Three Songs of Birth

A Christmas Sermon

By the Rev. Hugh Miller, M.A.

"Suddenly there was with the angel a multitude of the heavenly host praising God, and saying, Glory to God in
the highest, and on earth peace, good will toward men."—St. Luke ii. 13, 14.

Three times are we told in Scripture that the angels sang. At the birth of the world, when the foundations of the earth were laid, the morning stars sang together and all the sons of God shouted for joy. When Jesus was born into the world a multitude of the heavenly host praised God and said, "Glory to God in the highest, and on earth peace, good will toward men." And when anyone is born again there is joy among the angels in heaven over the sinner that repenteth. The subject of the song in each case is the same: the leading motif of them all is man.

Man, to begin with, was God's chief end in creation, and the angels sang not so much because a new world had been made, but rather because a new being akin to themselves was put into it, to whom they might minister and with whom they might co-operate in the doing of God's most holy will; and this season comes to remind us of our inherent dignity in God's sight, of the noble ideal He has formed for us, of the value He sets on those whom He sent His Son to seek and to save. As God made us and as He intends us to be, we are not a little higher only than the animals, we are rather only "a little lower than the angels." He has crowned us with glory and honour and set us over the work of His hands. He has put all things under our feet. The material universe was made for man, to be his home, to develop his powers, to be a test and discipline of his moral character. I refuse to be reduced to the same rank, or to be placed in the same order, as the beasts that perish. Remembering the angels' first song, I assert my supremacy.
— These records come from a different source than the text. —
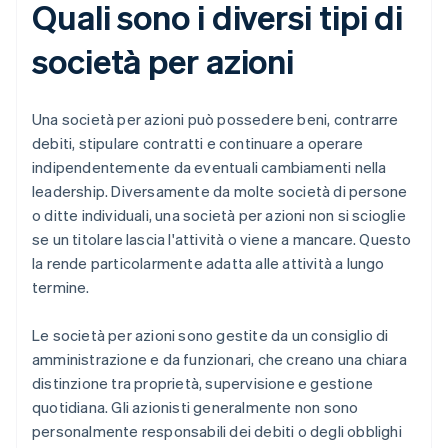
Quali sono i diversi tipi di
società per azioni
Una società per azioni può possedere beni, contrarre
debiti, stipulare contratti e continuare a operare
indipendentemente da eventuali cambiamenti nella
leadership. Diversamente da molte società di persone
o ditte individuali, una società per azioni non si scioglie
se un titolare lascia l'attività o viene a mancare. Questo
la rende particolarmente adatta alle attività a lungo
termine.
Le società per azioni sono gestite da un consiglio di
amministrazione e da funzionari, che creano una chiara
distinzione tra proprietà, supervisione e gestione
quotidiana. Gli azionisti generalmente non sono
personalmente responsabili dei debiti o degli obblighi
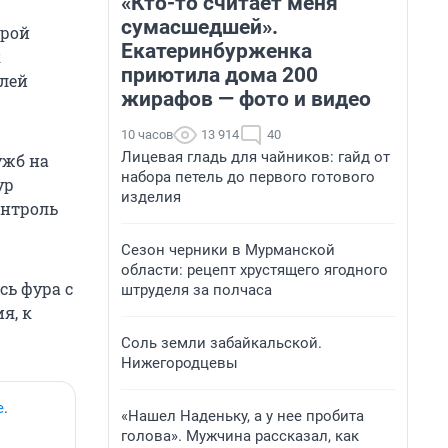
«Кто-то считает меня
сумасшедшей».
орой
Екатеринбурженка
к
приютила дома 200
илей
жирафов — фото и видео
10 часов
13 914
40
Лицевая гладь для чайников: гайд от
ужб на
набора петель до первого готового
ур
изделия
онтроль
Сезон черники в Мурманской
области: рецепт хрустящего ягодного
сь фура с
штруделя за полчаса
ия, к
Соль земли забайкальской.
Нижегородцевы
е
.
«Нашел Наденьку, а у нее пробита
голова». Мужчина рассказал, как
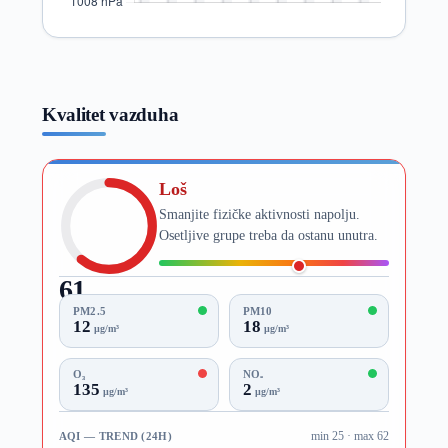
Kvalitet vazduha
Loš
Smanjite fizičke aktivnosti napolju.
Osetljive grupe treba da ostanu unutra.
61
AQI
PM2.5
PM10
12
18
µg/m³
µg/m³
O₃
NO₂
135
2
µg/m³
µg/m³
AQI — TREND (24H)
min 25 · max 62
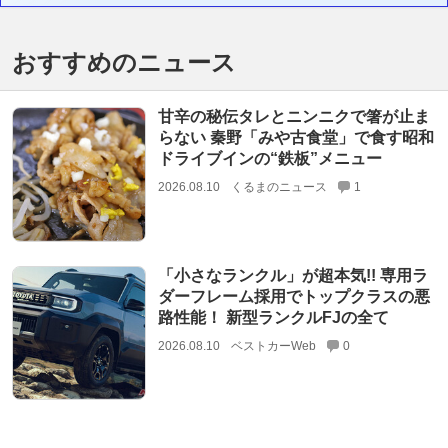
おすすめのニュース
甘辛の秘伝タレとニンニクで箸が止ま
らない 秦野「みや古食堂」で食す昭和
ドライブインの“鉄板”メニュー
2026.08.10
くるまのニュース
1
「小さなランクル」が超本気!! 専用ラ
ダーフレーム採用でトップクラスの悪
路性能！ 新型ランクルFJの全て
2026.08.10
ベストカーWeb
0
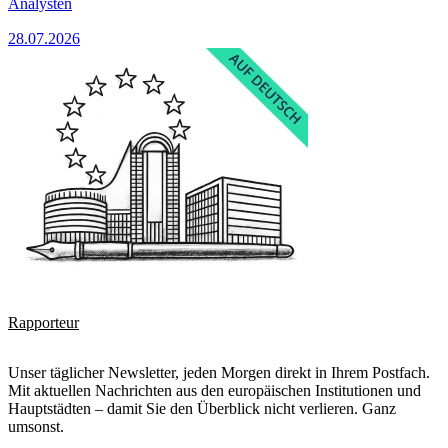
Analysten
28.07.2026
Rapporteur
Unser täglicher Newsletter, jeden Morgen direkt in Ihrem Postfach.
Mit aktuellen Nachrichten aus den europäischen Institutionen und
Hauptstädten – damit Sie den Überblick nicht verlieren. Ganz
umsonst.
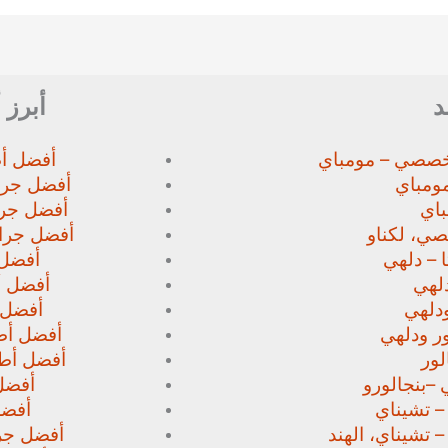
د
أبرز 
خصصي – مومباي
أفضل أط
ومباي
أفضل جرا
اي
أفضل جرا
صي،
لكناو
أفضل جراح
 – دلهي
أفضل 
لهي
أفضل أط
دلهي
أفضل 
ور
ودلهي
أفضل أطب
لور
أفضل أطب
 –
بنجالورو
أفضل 
 – تشيناي
أفضل
– تشيناي، الهند
أفضل جرا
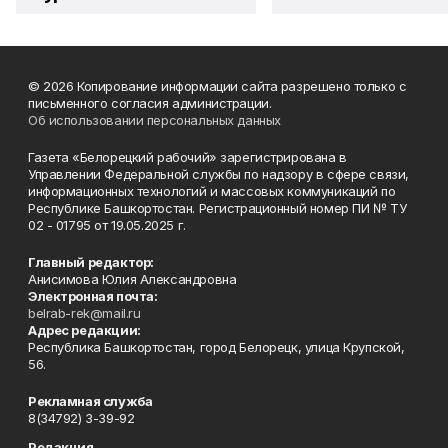
© 2026 Копирование информации сайта разрешено только с
письменного согласия администрации.
Об использовании персональных данных
Газета «Белорецкий рабочий» зарегистрирована в
Управлении Федеральной службы по надзору в сфере связи,
информационных технологий и массовых коммуникаций по
Республике Башкортостан. Регистрационный номер ПИ № ТУ
02 - 01795 от 19.05.2025 г.
Главный редактор:
Анисимова Юлия Александровна
Электронная почта:
belrab-rek@mail.ru
Адрес редакции:
Республика Башкортостан, город Белорецк, улица Крупской,
56.
Рекламная служба
8(34792) 3-39-92
Редакция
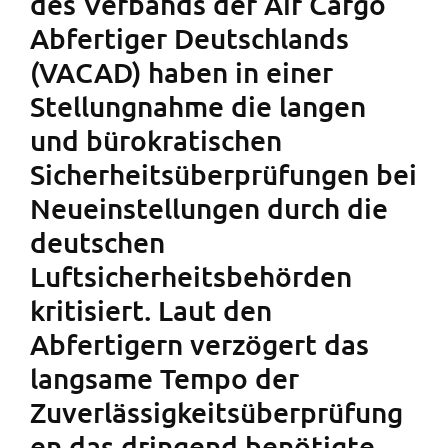
des Verbands der Air Cargo
Abfertiger Deutschlands
(VACAD) haben in einer
Stellungnahme die langen
und bürokratischen
Sicherheitsüberprüfungen bei
Neueinstellungen durch die
deutschen
Luftsicherheitsbehörden
kritisiert. Laut den
Abfertigern verzögert das
langsame Tempo der
Zuverlässigkeitsüberprüfung
en das dringend benötigte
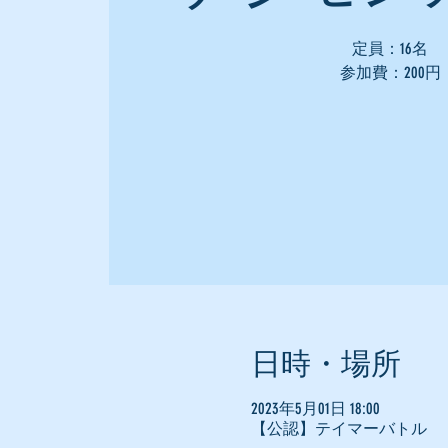
定員：16名
参加費：200円
日時・場所
2023年5月01日 18:00
【公認】テイマーバトル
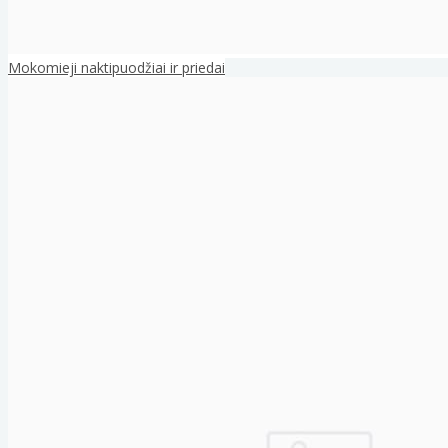
Mokomieji naktipuodžiai ir priedai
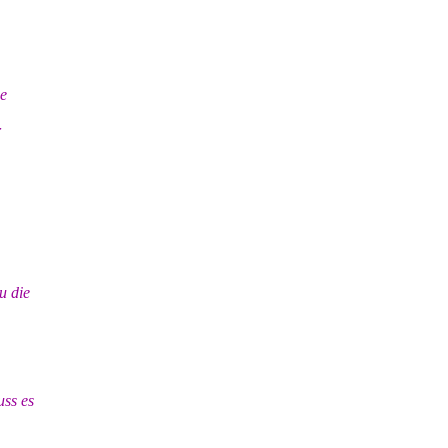
ie
r
u die
uss es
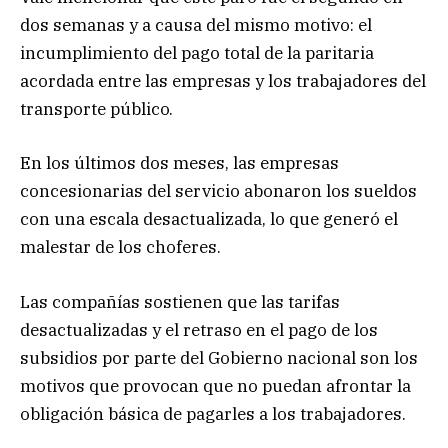
dos semanas y a causa del mismo motivo: el
incumplimiento del pago total de la paritaria
acordada entre las empresas y los trabajadores del
transporte público.
En los últimos dos meses, las empresas
concesionarias del servicio abonaron los sueldos
con una escala desactualizada, lo que generó el
malestar de los choferes.
Las compañías sostienen que las tarifas
desactualizadas y el retraso en el pago de los
subsidios por parte del Gobierno nacional son los
motivos que provocan que no puedan afrontar la
obligación básica de pagarles a los trabajadores.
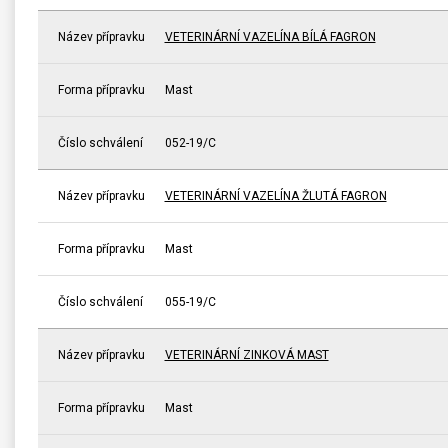
Název přípravku
VETERINÁRNÍ VAZELÍNA BÍLÁ FAGRON
Forma přípravku
Mast
Číslo schválení
052-19/C
Název přípravku
VETERINÁRNÍ VAZELÍNA ŽLUTÁ FAGRON
Forma přípravku
Mast
Číslo schválení
055-19/C
Název přípravku
VETERINÁRNÍ ZINKOVÁ MAST
Forma přípravku
Mast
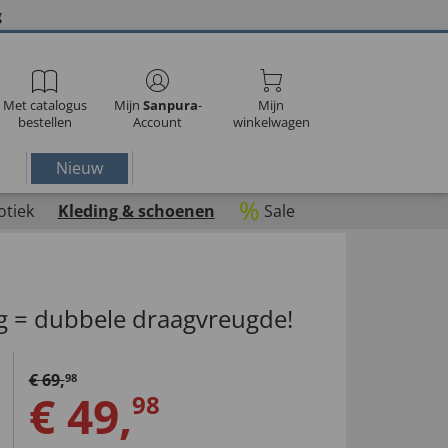
g
Met catalogus
Mijn
Sanpura
-
Mijn
bestellen
Account
winkelwagen
Nieuw
%
otiek
Kleding & schoenen
Sale
g = dubbele draagvreugde!
€
69
,
98
€
49
,
98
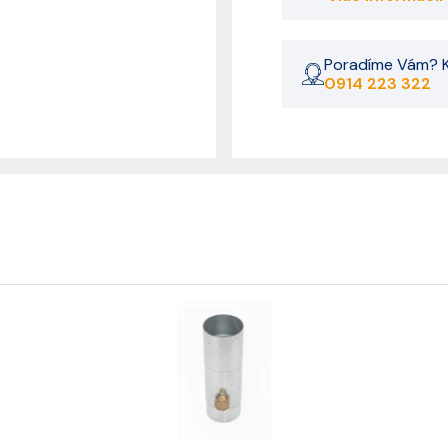
Poradíme Vám? K
0914 223 322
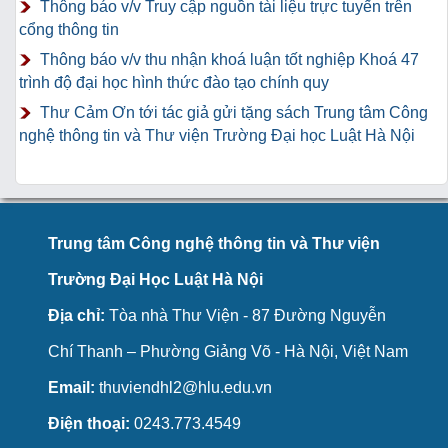
Thông báo v/v Truy cập nguồn tài liệu trực tuyến trên
cổng thông tin
Thông báo v/v thu nhận khoá luận tốt nghiệp Khoá 47
trình độ đại học hình thức đào tạo chính quy
Thư Cảm Ơn tới tác giả gửi tặng sách Trung tâm Công
nghệ thông tin và Thư viện Trường Đại học Luật Hà Nội
Trung tâm Công nghệ thông tin và Thư viện
Trường Đại Học Luật Hà Nội
Địa chỉ:
Tòa nhà Thư Viện - 87 Đường Nguyễn
Chí Thanh – Phường Giảng Võ - Hà Nội, Việt Nam
Email:
thuviendhl2@hlu.edu.vn
Điện thoại:
0243.773.4549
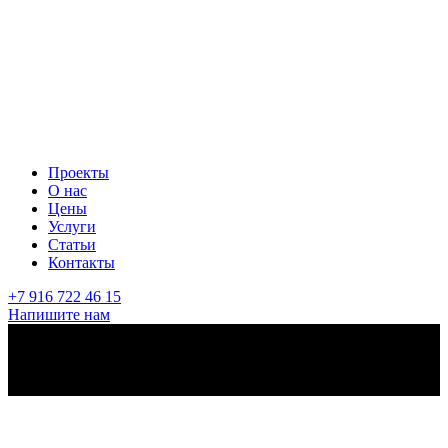
Проекты
О нас
Цены
Услуги
Статьи
Контакты
+7 916 722 46 15
Напишите нам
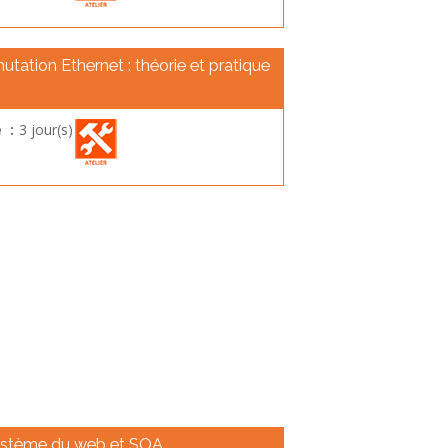
ation Ethernet : théorie et pratique
 :
3 jour(s)
stème du web et SOA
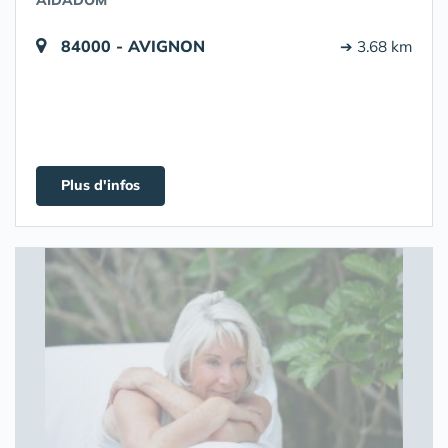
AIDADOM
84000 - AVIGNON
➔ 3.68 km
Plus d'infos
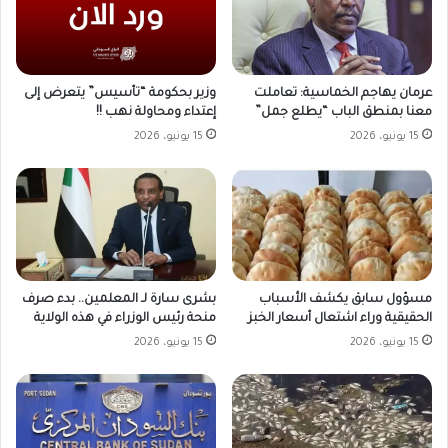
وزير بحكومة “تأسيس” يتعرض إلى
عرمان يهاجم الخماسية: تعاملت
إعتداء ومحاولة نهب !!
معنا بمنطق الباب “يطلع جمل”
15 يونيو، 2026
15 يونيو، 2026
مسؤول سابق يكشف الأسباب
بشرى سارة لـ المعلمين.. بدء صرف
الحقيقية وراء اشتعال أسعار الخبز
منحة رئيس الوزراء في هذه الولاية
15 يونيو، 2026
15 يونيو، 2026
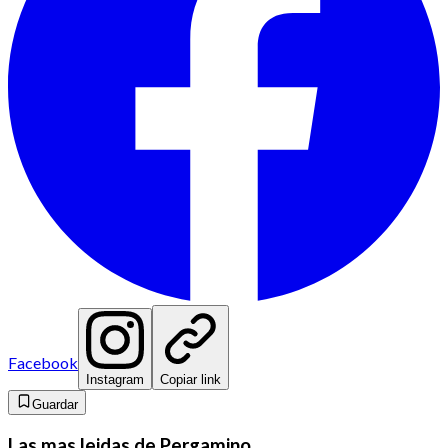
Facebook
Instagram
Copiar link
Guardar
Las mas leidas de Pergamino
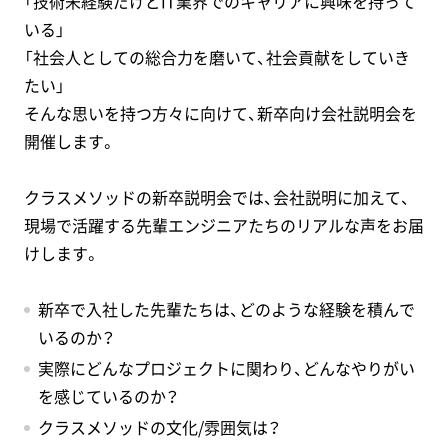
「技術未経験だけどIT業界でのキャリアに興味を持って
いる」
「社会人としての総合力を磨いて、社会貢献をしていき
たい」
そんな思いを持つ方々に向けて、新卒向け会社説明会を
開催します。
クラスメソッドの新卒説明会では、会社説明に加えて、
現場で活躍する先輩エンジニアたちのリアルな声をお届
けします。
新卒で入社した先輩たちは、どのような経験を積んで
いるのか？
実際にどんなプロジェクトに関わり、どんなやりがい
を感じているのか？
クラスメソッドの文化/雰囲気は？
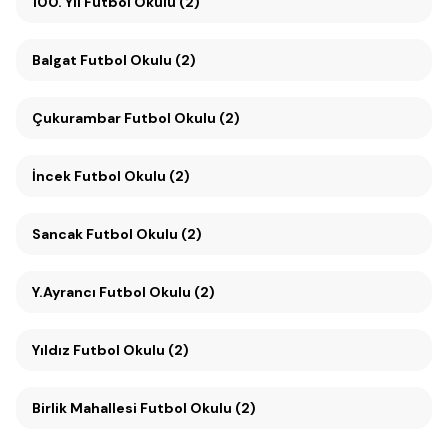
100. Yıl Futbol Okulu (2)
Balgat Futbol Okulu (2)
Çukurambar Futbol Okulu (2)
İncek Futbol Okulu (2)
Sancak Futbol Okulu (2)
Y.Ayrancı Futbol Okulu (2)
Yıldız Futbol Okulu (2)
Birlik Mahallesi Futbol Okulu (2)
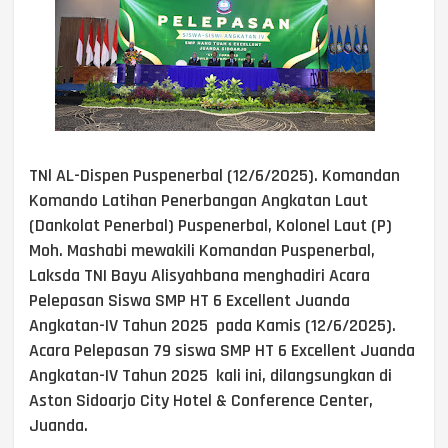
TNl AL-Dispen Puspenerbal (12/6/2025). Komandan
Komando Latihan Penerbangan Angkatan Laut
(Dankolat Penerbal) Puspenerbal, Kolonel Laut (P)
Moh. Mashabi mewakili Komandan Puspenerbal,
Laksda TNI Bayu Alisyahbana menghadiri Acara
Pelepasan Siswa SMP HT 6 Excellent Juanda
Angkatan-IV Tahun 2025 pada Kamis (12/6/2025).
Acara Pelepasan 79 siswa SMP HT 6 Excellent Juanda
Angkatan-IV Tahun 2025 kali ini, dilangsungkan di
Aston Sidoarjo City Hotel & Conference Center,
Juanda.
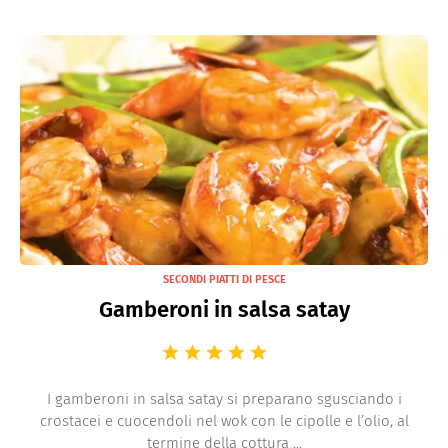
SECONDI PIATTI DI PESCE
Gamberoni in salsa satay
I gamberoni in salsa satay si preparano sgusciando i
crostacei e cuocendoli nel wok con le cipolle e l’olio, al
termine della cottura ...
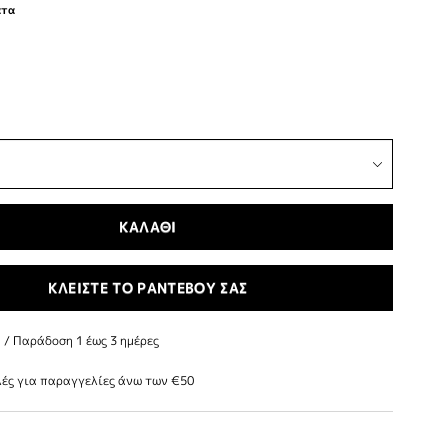
ατα
ΚΑΛΑΘΙ
ΚΛΕΙΣΤΕ ΤΟ ΡΑΝΤΕΒΟΥ ΣΑΣ
/ Παράδoση 1 έως 3 ημέρες
ές για παραγγελίες άνω των €50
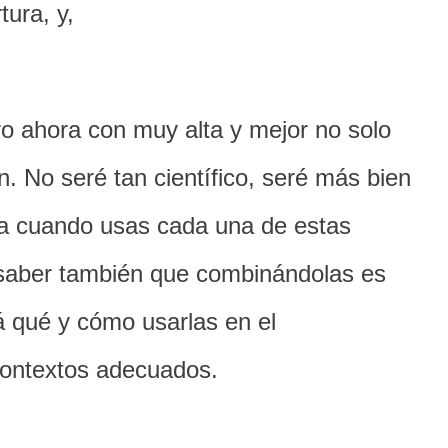
tura, y,
o ahora con muy alta y mejor no solo
n. No seré tan científico, seré más bien
sa cuando usas cada una de estas
 saber también que combinándolas es
 qué y cómo usarlas en el
ontextos adecuados.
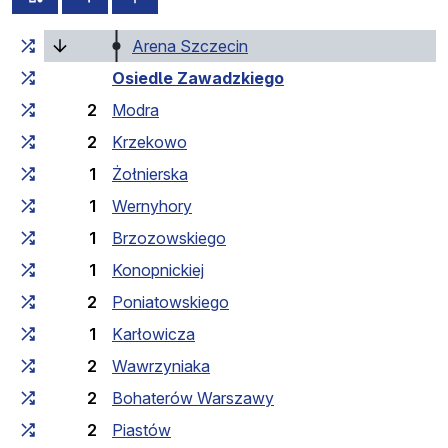
Czas przejazdu narastająco
(bieżący przystanek)
Czas przejazdu między 
Arena Szczecin
Osiedle Zawadzkiego
2
Modra
2
Krzekowo
1
Żołnierska
1
Wernyhory
1
Brzozowskiego
1
Konopnickiej
2
Poniatowskiego
1
Karłowicza
2
Wawrzyniaka
2
Bohaterów Warszawy
2
Piastów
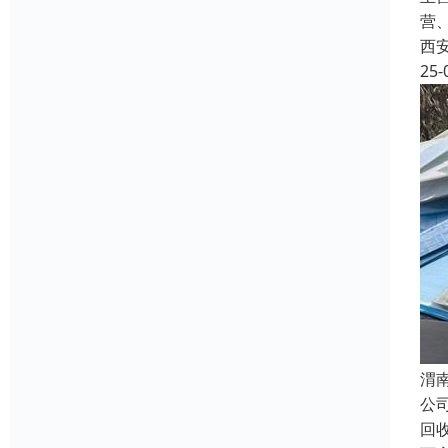
营
西
25-
渭
公
回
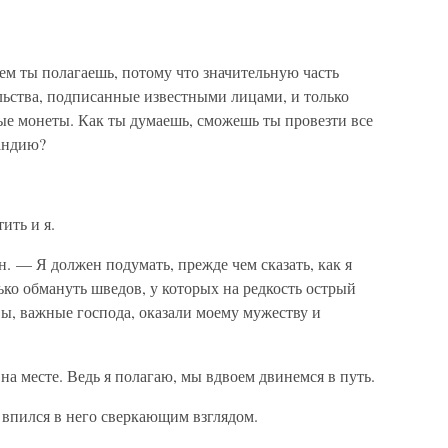
чем ты полагаешь, потому что значительную часть
льства, подписанные известными лицами, и только
е монеты. Как ты думаешь, сможешь ты провезти все
ландию?
ить и я.
 — Я должен подумать, прежде чем сказать, как я
лько обмануть шведов, у которых на редкость острый
вы, важные господа, оказали моему мужеству и
на месте. Ведь я полагаю, мы вдвоем двинемся в путь.
 впился в него сверкающим взглядом.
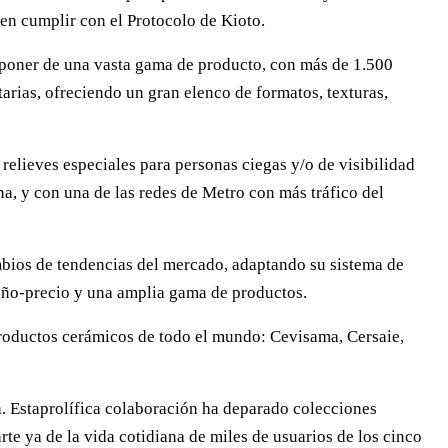
 en cumplir con el Protocolo de Kioto.
isponer de una vasta gama de producto, con más de 1.500
arias, ofreciendo un gran elenco de formatos, texturas,
relieves especiales para personas ciegas y/o de visibilidad
a, y con una de las redes de Metro con más tráfico del
mbios de tendencias del mercado, adaptando su sistema de
seño-precio y una amplia gama de productos.
productos cerámicos de todo el mundo: Cevisama, Cersaie,
a. Estaprolífica colaboración ha deparado colecciones
e ya de la vida cotidiana de miles de usuarios de los cinco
And man is most of all supreme because God has given him the freedom to choose the objects of his life, and the means by which he can secure them. Sun, moon and stars are bound by laws which they cannot transgress. The movements of the animals are guided by impulses and instincts over which they have no moral control. To man alone belongs the power of refusing to bow before God's greatness and of disobeying God's commands. Man only has this sovereignty; but his sovereignty led to his servitude, and the chains that bound him were forged by an angel who fell before man's fall.

If, then, all the angels worshipped and adored when man was made with the great gift of free choice, how must the holy ones that remained after the first and great apostasy have grieved when the fallen angels took man along with them in their fall! For because of man's disobedience God's idea in making man seemed to be thwarted and the peace and good will to which he was called appeared no longer possible. Instead of being the master of creation, he was now to a large extent its unhappy victim.

We know from hints thrown out here and there in Scripture with what absorbing interest the angels followed the plans of God to bring order once more out of the chaos caused by sin, and the effort He put forth to create a new heaven and a new earth, wherein dwelleth righteousness. No wonder, then, that when the fulness of the time was come, and God sent His Son, made of a woman, made under the law to redeem man, the angels should have sung a second time, and anticipated for man at last a happy time of peace and good will.